Data records:
-- Opening Marker --
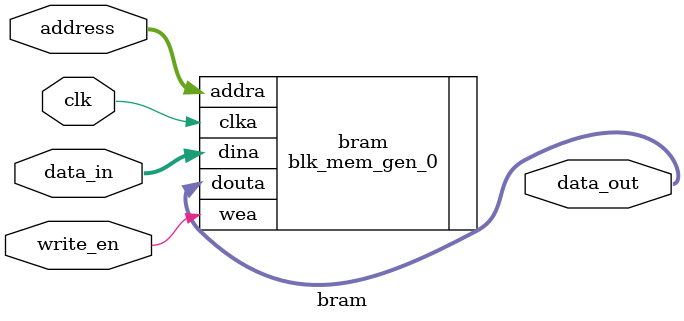
<source format=v>
`timescale 1ns / 1ps

module bram(
    input clk, 
    input write_en, 
    input [7:0]address, 
    input [7:0]data_in, 
    output [7:0]data_out
    );
    
    blk_mem_gen_0 bram(.clka(clk),.addra(address),.dina(data_in),.douta(data_out),.wea(write_en));
    
endmodule

</source>
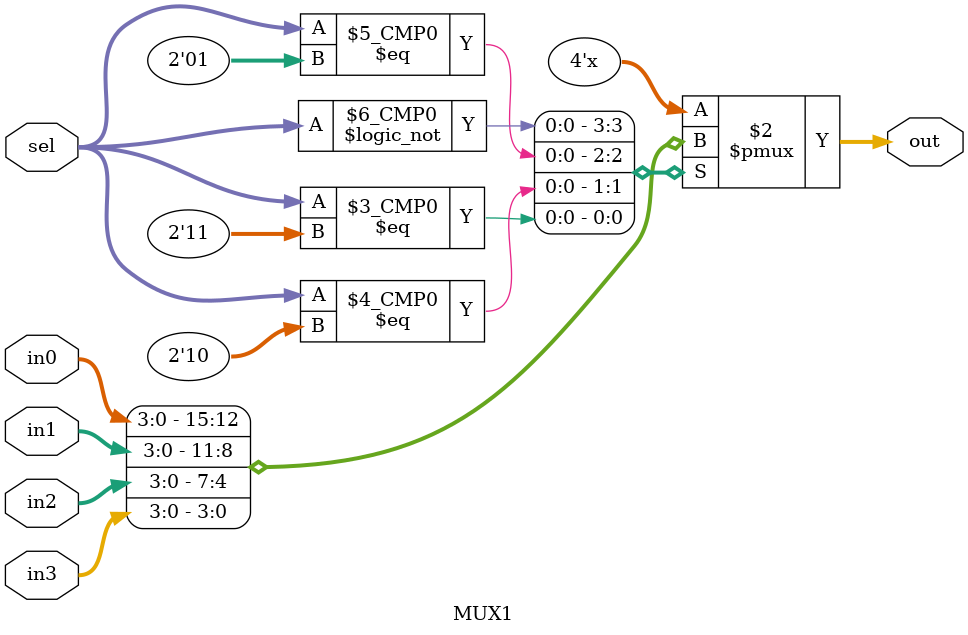
<source format=v>
module MUX1 #(parameter WIDTH = 4) (
        input  wire [1:0]       sel,
        input  wire [WIDTH-1:0] in0,
        input  wire [WIDTH-1:0] in1,
        input  wire [WIDTH-1:0] in2,
        input  wire [WIDTH-1:0] in3,
        output reg  [WIDTH-1:0] out
    );

    always @ (*) begin
        case(sel)
            2'b00: out = in0;
            2'b01: out = in1;
            2'b10: out = in2;
            2'b11: out = in3;
        endcase
    end
    
endmodule

</source>
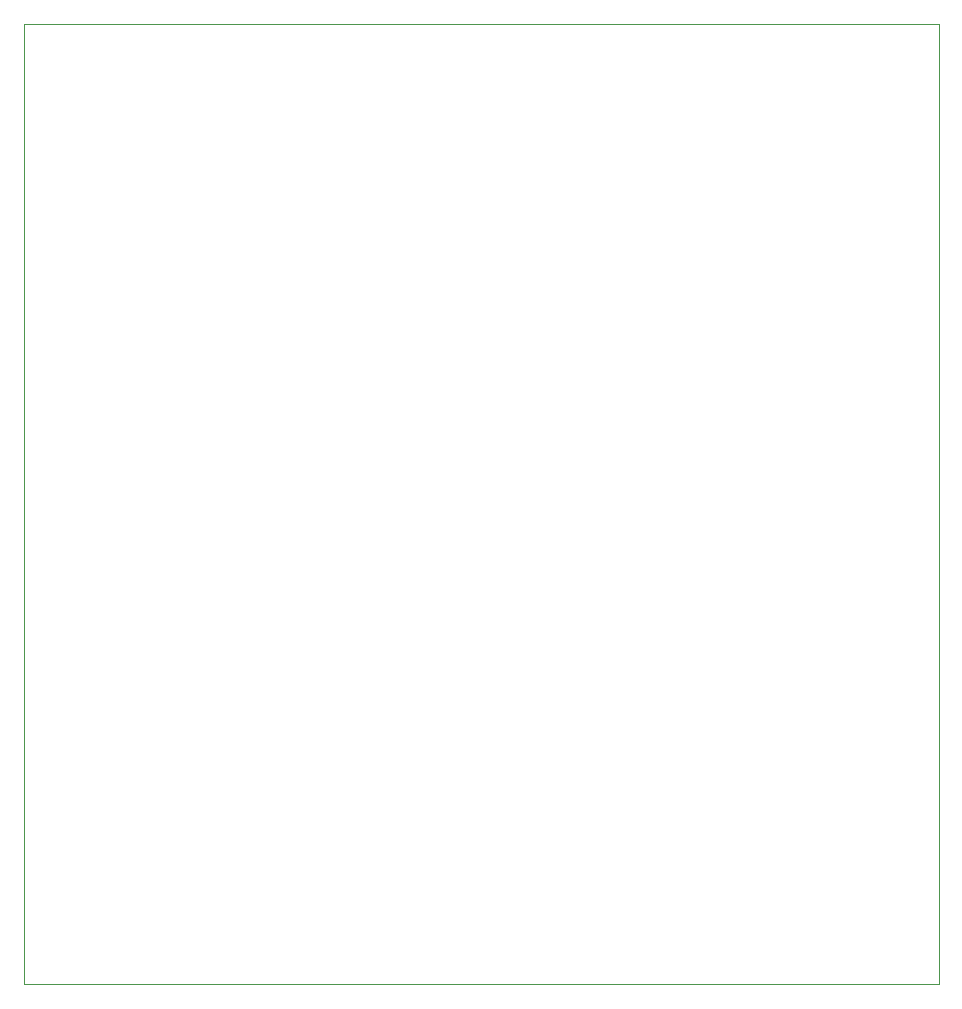
<source format=gbr>
%TF.GenerationSoftware,KiCad,Pcbnew,(5.1.6)-1*%
%TF.CreationDate,2020-06-19T21:21:41-04:00*%
%TF.ProjectId,TrialBBConversion,54726961-6c42-4424-936f-6e7665727369,rev?*%
%TF.SameCoordinates,Original*%
%TF.FileFunction,Profile,NP*%
%FSLAX46Y46*%
G04 Gerber Fmt 4.6, Leading zero omitted, Abs format (unit mm)*
G04 Created by KiCad (PCBNEW (5.1.6)-1) date 2020-06-19 21:21:41*
%MOMM*%
%LPD*%
G01*
G04 APERTURE LIST*
%TA.AperFunction,Profile*%
%ADD10C,0.100000*%
%TD*%
G04 APERTURE END LIST*
D10*
X119380000Y-151130000D02*
X119380000Y-69850000D01*
X196850000Y-151130000D02*
X119380000Y-151130000D01*
X196850000Y-69850000D02*
X196850000Y-151130000D01*
X119380000Y-69850000D02*
X196850000Y-69850000D01*
M02*

</source>
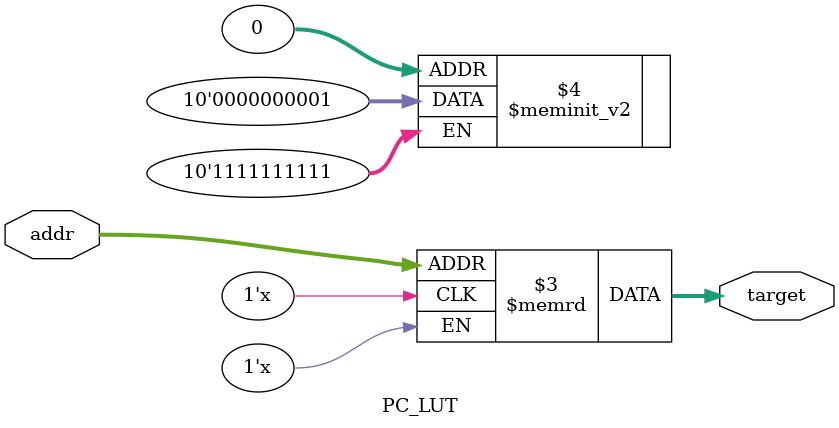
<source format=sv>
module PC_LUT #(parameter D=10)(
  input       [3:0] addr,	   
  output logic [D-1:0] target);

  logic [D-1:0] lut [0:15];

  initial begin
    lut[0] = 1;
  end

  always_comb begin
    target = lut[addr];
  end

endmodule

/*

	   pc = 4    0000_0000_0100	  4
	             1111_1111_1111	 -1

                 0000_0000_0011   3

				 (a+b)%(2**12)


   	  1111_1111_1011      -5
      0000_0001_0100     +20
	  1111_1111_1111      -1
	  0000_0000_0000     + 0


  */

</source>
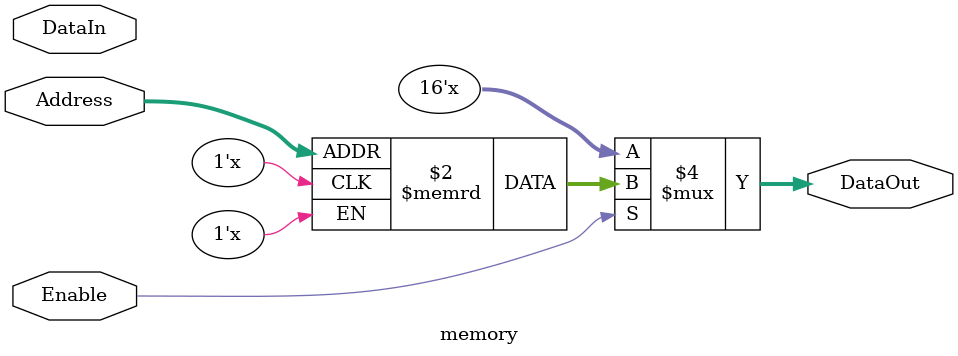
<source format=v>
 
 module memory (Enable,Address,DataIn,DataOut);
    input  Enable;
    input [15:0] DataIn;
    input [3:0] Address;
    output reg[15:0] DataOut;
    
    reg [15:0] Memory [0:127];         		 //128 x 16 memory
    
always @*
	   if (Enable)
            DataOut = Memory[Address];  		//Read
	   else DataOut = 16'bz;        	//High impedance state
endmodule
</source>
-- Closing Marker --
__WORK ORDER__.
All that is wanted is an exact copy of the lines from the line bearing "X196850000Y-69850000D02*" through the final line of the entries, including both ends but no pictures.

__ANSWER SECTION__.
X196850000Y-69850000D02*
X196850000Y-151130000D01*
X119380000Y-69850000D02*
X196850000Y-69850000D01*
M02*

</source>
<source format=sv>
module PC_LUT #(parameter D=10)(
  input       [3:0] addr,	   
  output logic [D-1:0] target);

  logic [D-1:0] lut [0:15];

  initial begin
    lut[0] = 1;
  end

  always_comb begin
    target = lut[addr];
  end

endmodule

/*

	   pc = 4    0000_0000_0100	  4
	             1111_1111_1111	 -1

                 0000_0000_0011   3

				 (a+b)%(2**12)


   	  1111_1111_1011      -5
      0000_0001_0100     +20
	  1111_1111_1111      -1
	  0000_0000_0000     + 0


  */

</source>
<source format=v>
 
 module memory (Enable,Address,DataIn,DataOut);
    input  Enable;
    input [15:0] DataIn;
    input [3:0] Address;
    output reg[15:0] DataOut;
    
    reg [15:0] Memory [0:127];         		 //128 x 16 memory
    
always @*
	   if (Enable)
            DataOut = Memory[Address];  		//Read
	   else DataOut = 16'bz;        	//High impedance state
endmodule
</source>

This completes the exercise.